▸ **Exercise brief**:
Recast the stretch of entries from the start through the line containing "Reading left to right, list all" as a JSON list of strings, one string per line. Leave out blank lines.

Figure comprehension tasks
+++

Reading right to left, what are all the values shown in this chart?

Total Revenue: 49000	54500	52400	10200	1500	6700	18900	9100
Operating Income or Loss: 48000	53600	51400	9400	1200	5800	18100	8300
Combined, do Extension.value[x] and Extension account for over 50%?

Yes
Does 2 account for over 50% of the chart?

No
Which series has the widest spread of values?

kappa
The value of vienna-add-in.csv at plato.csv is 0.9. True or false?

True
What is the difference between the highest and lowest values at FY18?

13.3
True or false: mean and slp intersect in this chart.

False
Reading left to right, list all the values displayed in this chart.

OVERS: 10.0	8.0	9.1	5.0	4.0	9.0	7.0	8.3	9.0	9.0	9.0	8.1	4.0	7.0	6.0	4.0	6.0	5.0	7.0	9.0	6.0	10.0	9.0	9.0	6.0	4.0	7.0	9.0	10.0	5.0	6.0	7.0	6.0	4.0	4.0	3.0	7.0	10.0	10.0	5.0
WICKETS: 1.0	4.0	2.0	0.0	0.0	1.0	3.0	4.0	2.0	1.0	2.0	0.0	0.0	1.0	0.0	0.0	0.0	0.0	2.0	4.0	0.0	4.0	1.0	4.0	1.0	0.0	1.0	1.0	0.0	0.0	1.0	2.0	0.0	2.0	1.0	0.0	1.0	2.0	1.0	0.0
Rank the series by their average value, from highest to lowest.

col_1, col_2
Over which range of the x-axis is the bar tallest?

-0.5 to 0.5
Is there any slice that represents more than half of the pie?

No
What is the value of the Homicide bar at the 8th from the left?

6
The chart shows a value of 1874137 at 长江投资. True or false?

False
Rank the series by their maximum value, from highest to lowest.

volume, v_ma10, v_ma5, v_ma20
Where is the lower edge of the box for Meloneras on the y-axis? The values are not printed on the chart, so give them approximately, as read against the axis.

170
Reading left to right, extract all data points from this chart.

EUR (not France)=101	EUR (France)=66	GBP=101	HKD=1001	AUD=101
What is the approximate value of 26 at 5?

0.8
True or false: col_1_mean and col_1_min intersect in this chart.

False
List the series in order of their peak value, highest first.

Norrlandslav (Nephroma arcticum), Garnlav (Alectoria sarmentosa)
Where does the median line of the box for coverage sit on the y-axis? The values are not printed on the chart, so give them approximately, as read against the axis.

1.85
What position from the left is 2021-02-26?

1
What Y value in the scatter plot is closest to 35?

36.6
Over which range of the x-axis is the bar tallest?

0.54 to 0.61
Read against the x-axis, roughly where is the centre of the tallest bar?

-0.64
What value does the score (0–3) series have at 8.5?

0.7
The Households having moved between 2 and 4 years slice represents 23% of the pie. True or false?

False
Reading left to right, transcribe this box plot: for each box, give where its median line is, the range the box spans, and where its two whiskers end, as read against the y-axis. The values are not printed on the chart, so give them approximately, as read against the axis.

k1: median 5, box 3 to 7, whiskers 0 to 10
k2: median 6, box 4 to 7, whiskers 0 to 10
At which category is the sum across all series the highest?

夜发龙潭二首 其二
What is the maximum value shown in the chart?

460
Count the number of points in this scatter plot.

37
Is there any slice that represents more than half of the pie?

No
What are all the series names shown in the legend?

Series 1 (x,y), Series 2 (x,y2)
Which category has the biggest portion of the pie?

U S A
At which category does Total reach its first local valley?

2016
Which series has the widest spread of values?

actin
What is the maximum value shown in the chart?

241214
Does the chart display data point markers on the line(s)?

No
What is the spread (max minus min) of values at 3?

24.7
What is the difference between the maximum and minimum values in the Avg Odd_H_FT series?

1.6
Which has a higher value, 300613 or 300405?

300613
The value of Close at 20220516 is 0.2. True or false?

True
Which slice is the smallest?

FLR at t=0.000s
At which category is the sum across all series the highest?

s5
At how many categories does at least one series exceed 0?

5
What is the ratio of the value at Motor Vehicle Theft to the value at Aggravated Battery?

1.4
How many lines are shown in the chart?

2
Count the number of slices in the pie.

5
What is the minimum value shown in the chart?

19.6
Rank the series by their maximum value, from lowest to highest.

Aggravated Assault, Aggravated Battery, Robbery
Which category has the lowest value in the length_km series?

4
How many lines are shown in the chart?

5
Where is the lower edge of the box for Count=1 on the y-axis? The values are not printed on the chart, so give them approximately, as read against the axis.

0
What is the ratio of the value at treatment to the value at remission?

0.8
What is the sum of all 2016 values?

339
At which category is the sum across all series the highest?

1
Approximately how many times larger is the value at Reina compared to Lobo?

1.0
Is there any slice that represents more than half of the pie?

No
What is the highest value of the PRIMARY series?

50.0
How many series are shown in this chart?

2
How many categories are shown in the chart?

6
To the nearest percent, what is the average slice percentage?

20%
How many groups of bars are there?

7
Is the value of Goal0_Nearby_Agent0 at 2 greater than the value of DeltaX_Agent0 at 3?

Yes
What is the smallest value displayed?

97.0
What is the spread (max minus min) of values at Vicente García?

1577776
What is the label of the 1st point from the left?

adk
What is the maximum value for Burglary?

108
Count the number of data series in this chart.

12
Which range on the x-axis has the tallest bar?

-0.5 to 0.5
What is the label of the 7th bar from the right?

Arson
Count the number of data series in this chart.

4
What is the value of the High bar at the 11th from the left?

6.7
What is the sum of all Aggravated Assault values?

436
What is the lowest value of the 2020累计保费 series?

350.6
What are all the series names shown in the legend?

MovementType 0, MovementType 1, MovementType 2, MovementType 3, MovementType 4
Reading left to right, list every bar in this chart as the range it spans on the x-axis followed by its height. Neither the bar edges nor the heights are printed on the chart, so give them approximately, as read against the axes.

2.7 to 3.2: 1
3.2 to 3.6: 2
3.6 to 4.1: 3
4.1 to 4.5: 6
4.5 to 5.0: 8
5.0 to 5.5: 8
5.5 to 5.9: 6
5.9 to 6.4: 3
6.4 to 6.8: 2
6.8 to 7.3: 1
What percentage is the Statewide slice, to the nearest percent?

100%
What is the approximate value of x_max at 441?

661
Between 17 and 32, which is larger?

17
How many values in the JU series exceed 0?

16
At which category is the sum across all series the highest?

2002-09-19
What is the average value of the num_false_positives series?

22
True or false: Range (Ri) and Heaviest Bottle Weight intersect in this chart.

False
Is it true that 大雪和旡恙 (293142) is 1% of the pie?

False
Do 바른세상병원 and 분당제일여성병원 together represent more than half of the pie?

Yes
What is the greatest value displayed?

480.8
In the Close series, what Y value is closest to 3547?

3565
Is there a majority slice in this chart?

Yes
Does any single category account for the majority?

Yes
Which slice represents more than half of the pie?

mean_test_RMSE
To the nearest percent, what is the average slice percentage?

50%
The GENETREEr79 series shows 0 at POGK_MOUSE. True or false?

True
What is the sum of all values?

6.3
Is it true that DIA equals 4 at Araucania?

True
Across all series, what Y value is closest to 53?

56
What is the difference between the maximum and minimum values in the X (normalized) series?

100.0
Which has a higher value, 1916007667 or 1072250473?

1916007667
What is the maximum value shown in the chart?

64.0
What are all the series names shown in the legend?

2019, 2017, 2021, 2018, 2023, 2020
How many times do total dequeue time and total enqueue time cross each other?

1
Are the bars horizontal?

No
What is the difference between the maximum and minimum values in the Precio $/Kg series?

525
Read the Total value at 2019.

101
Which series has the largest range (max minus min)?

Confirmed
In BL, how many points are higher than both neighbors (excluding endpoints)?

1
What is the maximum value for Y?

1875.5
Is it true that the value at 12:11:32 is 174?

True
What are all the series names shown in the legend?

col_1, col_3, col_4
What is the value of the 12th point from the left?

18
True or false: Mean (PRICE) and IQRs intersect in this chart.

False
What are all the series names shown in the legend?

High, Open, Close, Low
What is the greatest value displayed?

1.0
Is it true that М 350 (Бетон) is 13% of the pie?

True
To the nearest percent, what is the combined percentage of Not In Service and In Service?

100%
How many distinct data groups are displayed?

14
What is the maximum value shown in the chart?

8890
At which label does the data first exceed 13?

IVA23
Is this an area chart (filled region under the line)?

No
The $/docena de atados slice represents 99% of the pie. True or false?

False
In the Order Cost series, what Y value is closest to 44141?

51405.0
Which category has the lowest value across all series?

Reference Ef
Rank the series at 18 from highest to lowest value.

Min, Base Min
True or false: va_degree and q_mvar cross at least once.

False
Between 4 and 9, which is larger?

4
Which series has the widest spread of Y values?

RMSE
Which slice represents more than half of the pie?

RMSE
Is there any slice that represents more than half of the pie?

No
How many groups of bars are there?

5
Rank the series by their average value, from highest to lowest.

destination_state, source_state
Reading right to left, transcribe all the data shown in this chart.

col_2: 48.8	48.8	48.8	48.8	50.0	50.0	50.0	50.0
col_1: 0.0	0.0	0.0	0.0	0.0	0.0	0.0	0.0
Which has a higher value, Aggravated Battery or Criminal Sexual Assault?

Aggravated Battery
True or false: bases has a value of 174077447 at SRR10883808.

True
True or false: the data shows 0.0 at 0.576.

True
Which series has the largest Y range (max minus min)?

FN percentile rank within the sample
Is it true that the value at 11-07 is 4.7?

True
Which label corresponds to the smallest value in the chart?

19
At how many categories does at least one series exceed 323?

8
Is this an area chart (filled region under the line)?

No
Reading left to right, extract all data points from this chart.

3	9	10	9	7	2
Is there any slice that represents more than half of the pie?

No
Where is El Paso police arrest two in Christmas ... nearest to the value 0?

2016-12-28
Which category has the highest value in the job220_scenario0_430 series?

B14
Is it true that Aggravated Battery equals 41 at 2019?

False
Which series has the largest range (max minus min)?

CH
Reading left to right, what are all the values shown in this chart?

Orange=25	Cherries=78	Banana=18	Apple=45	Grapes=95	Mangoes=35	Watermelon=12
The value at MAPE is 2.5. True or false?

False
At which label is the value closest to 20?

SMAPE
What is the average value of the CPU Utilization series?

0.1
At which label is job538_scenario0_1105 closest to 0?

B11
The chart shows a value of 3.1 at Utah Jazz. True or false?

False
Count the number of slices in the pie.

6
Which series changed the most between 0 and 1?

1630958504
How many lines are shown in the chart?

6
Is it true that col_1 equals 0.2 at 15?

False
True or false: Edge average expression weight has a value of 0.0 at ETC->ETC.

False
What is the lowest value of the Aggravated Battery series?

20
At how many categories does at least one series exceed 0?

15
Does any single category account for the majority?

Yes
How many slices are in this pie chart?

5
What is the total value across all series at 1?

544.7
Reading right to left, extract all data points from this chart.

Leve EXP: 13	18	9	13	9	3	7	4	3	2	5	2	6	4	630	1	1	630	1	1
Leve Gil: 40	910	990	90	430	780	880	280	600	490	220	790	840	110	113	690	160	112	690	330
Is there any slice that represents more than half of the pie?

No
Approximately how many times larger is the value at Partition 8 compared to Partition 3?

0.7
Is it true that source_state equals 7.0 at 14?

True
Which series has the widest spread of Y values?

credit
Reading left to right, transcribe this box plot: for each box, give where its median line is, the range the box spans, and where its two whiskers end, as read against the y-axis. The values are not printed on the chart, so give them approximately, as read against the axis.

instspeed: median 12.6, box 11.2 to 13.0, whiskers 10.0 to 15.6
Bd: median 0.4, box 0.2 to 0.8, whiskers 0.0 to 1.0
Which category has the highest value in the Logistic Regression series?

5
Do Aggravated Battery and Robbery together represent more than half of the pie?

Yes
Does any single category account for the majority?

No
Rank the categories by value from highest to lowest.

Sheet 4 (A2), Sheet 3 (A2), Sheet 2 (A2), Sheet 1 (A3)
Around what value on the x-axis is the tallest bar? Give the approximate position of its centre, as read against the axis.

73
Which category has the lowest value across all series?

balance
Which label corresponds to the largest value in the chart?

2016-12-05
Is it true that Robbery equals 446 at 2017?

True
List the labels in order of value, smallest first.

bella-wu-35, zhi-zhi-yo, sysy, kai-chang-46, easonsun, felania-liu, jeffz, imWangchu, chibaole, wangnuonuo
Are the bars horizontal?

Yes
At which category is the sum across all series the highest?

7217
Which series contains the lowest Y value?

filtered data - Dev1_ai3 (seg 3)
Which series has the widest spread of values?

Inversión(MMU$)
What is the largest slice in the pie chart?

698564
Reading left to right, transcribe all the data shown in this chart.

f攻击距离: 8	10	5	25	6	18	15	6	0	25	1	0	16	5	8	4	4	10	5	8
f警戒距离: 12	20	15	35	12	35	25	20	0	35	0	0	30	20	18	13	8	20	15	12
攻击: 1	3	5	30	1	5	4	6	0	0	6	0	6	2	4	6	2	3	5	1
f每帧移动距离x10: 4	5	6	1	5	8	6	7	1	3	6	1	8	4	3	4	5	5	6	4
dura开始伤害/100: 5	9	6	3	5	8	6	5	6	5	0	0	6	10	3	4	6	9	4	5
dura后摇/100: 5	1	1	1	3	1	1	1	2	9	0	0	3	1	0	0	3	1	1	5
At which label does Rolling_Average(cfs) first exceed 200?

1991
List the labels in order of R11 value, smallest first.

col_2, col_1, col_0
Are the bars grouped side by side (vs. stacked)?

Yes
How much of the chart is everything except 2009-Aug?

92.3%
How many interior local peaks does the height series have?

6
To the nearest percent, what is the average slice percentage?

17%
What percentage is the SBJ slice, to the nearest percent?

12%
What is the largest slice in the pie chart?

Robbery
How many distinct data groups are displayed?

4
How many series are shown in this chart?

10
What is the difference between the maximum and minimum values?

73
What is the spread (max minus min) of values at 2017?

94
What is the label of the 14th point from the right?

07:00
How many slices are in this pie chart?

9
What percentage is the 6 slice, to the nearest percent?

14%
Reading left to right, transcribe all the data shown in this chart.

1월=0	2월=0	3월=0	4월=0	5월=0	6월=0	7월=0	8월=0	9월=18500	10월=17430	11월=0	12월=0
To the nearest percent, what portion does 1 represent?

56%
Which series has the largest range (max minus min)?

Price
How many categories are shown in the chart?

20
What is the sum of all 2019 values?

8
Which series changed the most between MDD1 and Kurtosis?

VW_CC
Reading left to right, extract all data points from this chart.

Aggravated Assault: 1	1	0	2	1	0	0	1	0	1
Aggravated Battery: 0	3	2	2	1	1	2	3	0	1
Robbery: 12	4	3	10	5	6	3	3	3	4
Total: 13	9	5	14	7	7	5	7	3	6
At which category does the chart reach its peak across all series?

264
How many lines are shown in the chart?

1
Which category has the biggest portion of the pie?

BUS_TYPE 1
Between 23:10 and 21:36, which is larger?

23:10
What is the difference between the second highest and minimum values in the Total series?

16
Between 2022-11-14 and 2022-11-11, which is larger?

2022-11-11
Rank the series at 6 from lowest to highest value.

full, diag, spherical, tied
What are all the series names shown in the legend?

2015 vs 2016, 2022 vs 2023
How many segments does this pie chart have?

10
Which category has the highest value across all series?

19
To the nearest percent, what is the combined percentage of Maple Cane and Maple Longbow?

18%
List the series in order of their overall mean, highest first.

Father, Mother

+++

▸ **Exercise solution**:
[
  "Reading right to left, what are all the values shown in this chart?",
  "Total Revenue: 49000\t54500\t52400\t10200\t1500\t6700\t18900\t9100",
  "Operating Income or Loss: 48000\t53600\t51400\t9400\t1200\t5800\t18100\t8300",
  "Combined, do Extension.value[x] and Extension account for over 50%?",
  "Yes",
  "Does 2 account for over 50% of the chart?",
  "No",
  "Which series has the widest spread of values?",
  "kappa",
  "The value of vienna-add-in.csv at plato.csv is 0.9. True or false?",
  "True",
  "What is the difference between the highest and lowest values at FY18?",
  "13.3",
  "True or false: mean and slp intersect in this chart.",
  "False",
  "Reading left to right, list all the values displayed in this chart."
]